• [Element and region data]
>> begin

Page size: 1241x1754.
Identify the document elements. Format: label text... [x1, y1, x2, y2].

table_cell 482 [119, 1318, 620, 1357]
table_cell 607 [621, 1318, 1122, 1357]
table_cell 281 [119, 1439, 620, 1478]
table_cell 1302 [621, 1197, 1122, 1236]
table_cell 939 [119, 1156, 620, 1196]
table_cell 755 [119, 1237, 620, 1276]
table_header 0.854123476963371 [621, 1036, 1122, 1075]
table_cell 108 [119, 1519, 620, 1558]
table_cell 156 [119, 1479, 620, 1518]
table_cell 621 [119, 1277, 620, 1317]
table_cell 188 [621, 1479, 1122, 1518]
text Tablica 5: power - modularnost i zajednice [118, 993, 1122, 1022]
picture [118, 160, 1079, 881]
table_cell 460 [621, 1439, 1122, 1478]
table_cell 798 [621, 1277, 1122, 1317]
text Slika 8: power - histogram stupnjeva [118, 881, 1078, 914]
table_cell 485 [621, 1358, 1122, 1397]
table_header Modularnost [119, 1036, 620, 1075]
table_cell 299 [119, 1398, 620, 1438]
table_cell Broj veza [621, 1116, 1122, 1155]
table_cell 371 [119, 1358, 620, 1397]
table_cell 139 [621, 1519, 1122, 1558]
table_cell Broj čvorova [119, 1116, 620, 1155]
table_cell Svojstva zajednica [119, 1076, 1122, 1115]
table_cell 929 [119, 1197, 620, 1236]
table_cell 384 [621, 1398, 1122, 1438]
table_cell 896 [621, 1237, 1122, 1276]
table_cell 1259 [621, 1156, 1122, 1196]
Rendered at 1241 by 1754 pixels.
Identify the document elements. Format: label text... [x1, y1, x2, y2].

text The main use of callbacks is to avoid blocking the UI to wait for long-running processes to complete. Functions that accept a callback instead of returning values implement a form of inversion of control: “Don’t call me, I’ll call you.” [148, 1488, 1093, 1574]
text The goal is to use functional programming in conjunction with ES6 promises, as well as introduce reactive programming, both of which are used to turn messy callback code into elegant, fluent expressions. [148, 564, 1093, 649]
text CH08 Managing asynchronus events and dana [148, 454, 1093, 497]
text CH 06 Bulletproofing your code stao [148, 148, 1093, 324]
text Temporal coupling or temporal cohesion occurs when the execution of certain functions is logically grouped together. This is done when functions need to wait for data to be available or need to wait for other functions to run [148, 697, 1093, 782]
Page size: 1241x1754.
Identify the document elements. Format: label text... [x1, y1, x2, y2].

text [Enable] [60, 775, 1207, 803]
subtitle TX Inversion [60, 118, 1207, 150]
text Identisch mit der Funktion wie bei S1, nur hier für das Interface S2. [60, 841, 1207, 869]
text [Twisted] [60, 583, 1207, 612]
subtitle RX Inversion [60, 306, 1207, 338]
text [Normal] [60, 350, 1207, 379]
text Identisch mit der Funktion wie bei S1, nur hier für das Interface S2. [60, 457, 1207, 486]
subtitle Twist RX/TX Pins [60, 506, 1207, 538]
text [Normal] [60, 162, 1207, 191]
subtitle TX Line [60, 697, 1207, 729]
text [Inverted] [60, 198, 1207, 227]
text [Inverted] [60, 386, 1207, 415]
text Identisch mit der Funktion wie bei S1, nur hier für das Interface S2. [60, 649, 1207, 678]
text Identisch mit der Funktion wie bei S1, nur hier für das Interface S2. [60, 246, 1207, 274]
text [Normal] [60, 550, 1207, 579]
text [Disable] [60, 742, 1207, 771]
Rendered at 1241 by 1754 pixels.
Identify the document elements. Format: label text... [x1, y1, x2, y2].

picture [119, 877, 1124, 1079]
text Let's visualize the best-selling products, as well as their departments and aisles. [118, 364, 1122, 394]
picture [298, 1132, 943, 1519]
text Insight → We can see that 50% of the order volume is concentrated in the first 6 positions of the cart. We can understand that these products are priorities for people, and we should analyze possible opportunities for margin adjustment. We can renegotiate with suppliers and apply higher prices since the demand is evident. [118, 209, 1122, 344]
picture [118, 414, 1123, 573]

>> end

• [THE REQUEST] Extract each line of the rows above that contains the string "with", treating uppercase and lowercase letters as distinct.

• [THE OUTPUT]
text The goal is to use functional programming in conjunction with ES6 promises, as well as introduce reactive programming, both of which are used to turn messy callback code into elegant, fluent expressions. [148, 564, 1093, 649]
text Insight → We can see that 50% of the order volume is concentrated in the first 6 positions of the cart. We can understand that these products are priorities for people, and we should analyze possible opportunities for margin adjustment. We can renegotiate with suppliers and apply higher prices since the demand is evident. [118, 209, 1122, 344]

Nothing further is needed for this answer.